━━━ PROVIDED MATERIAL ━━━

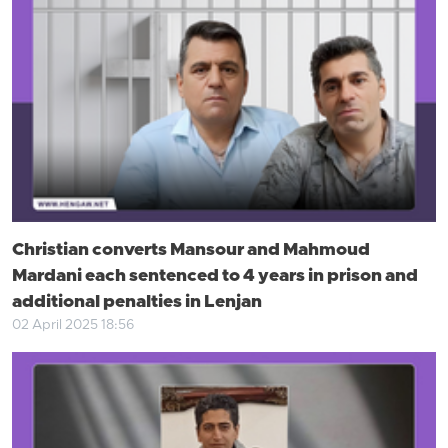
Christian converts Mansour and Mahmoud
Mardani each sentenced to 4 years in prison and
additional penalties in Lenjan
02 April 2025 18:56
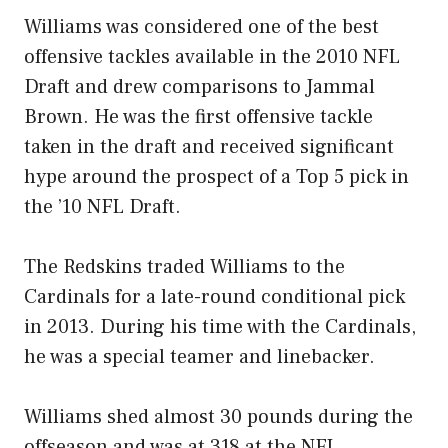
Williams was considered one of the best
offensive tackles available in the 2010 NFL
Draft and drew comparisons to Jammal
Brown. He was the first offensive tackle
taken in the draft and received significant
hype around the prospect of a Top 5 pick in
the ’10 NFL Draft.
The Redskins traded Williams to the
Cardinals for a late-round conditional pick
in 2013. During his time with the Cardinals,
he was a special teamer and linebacker.
Williams shed almost 30 pounds during the
offseason and was at 318 at the NFL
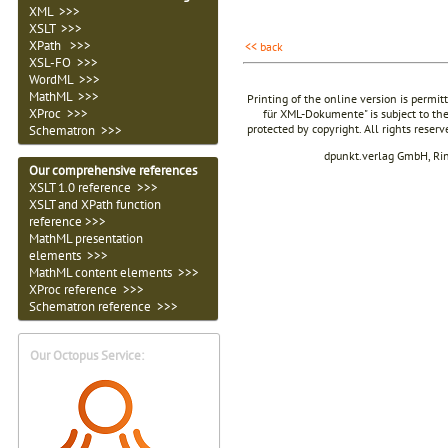
XML >>>
XSLT >>>
XPath >>>
<< back
XSL-FO >>>
WordML >>>
MathML >>>
Printing of the online version is permit
XProc >>>
für XML-Dokumente" is subject to the
protected by copyright. All rights reser
Schematron >>>
dpunkt.verlag GmbH, Ri
Our comprehensive references
XSLT 1.0 reference >>>
XSLT and XPath function
reference >>>
MathML presentation
elements >>>
MathML content elements >>>
XProc reference >>>
Schematron reference >>>
Our Octopus Service:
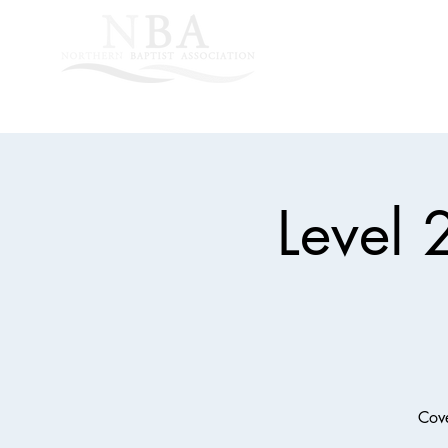
Home
About Us
Level 
Cove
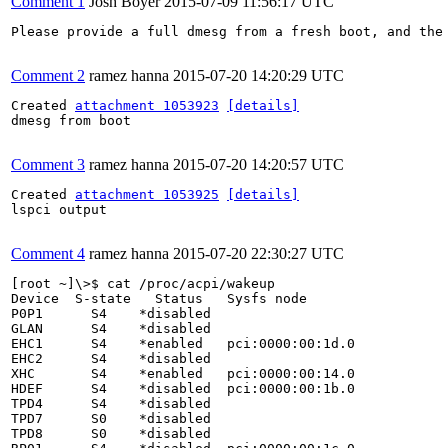
Comment 1
Josh Boyer
2015-07-09 11:56:17 UTC
Please provide a full dmesg from a fresh boot, and the 
Comment 2
ramez hanna
2015-07-20 14:20:29 UTC
Created 
attachment 1053923
[details]
dmesg from boot

Comment 3
ramez hanna
2015-07-20 14:20:57 UTC
Created 
attachment 1053925
[details]
lspci output

Comment 4
ramez hanna
2015-07-20 22:30:27 UTC
[root ~]\>$ cat /proc/acpi/wakeup 

Device  S-state   Status   Sysfs node

P0P1      S4    *disabled

GLAN      S4    *disabled

EHC1      S4    *enabled   pci:0000:00:1d.0

EHC2      S4    *disabled

XHC       S4    *enabled   pci:0000:00:14.0

HDEF      S4    *disabled  pci:0000:00:1b.0

TPD4      S4    *disabled

TPD7      S0    *disabled

TPD8      S0    *disabled
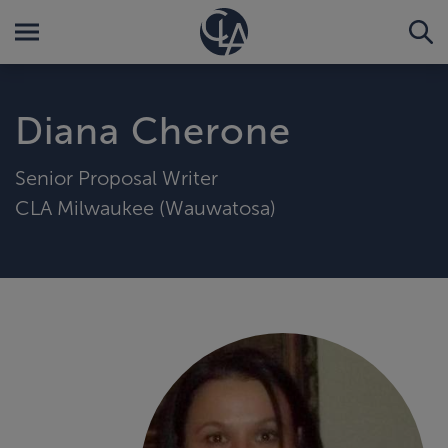
Diana Cherone
Senior Proposal Writer
CLA Milwaukee (Wauwatosa)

━━━

__WORK ORDER__:
The expected answer is a number and nothing else: how many lines above include the word "enabled".

__TASK SOLUTION__:
2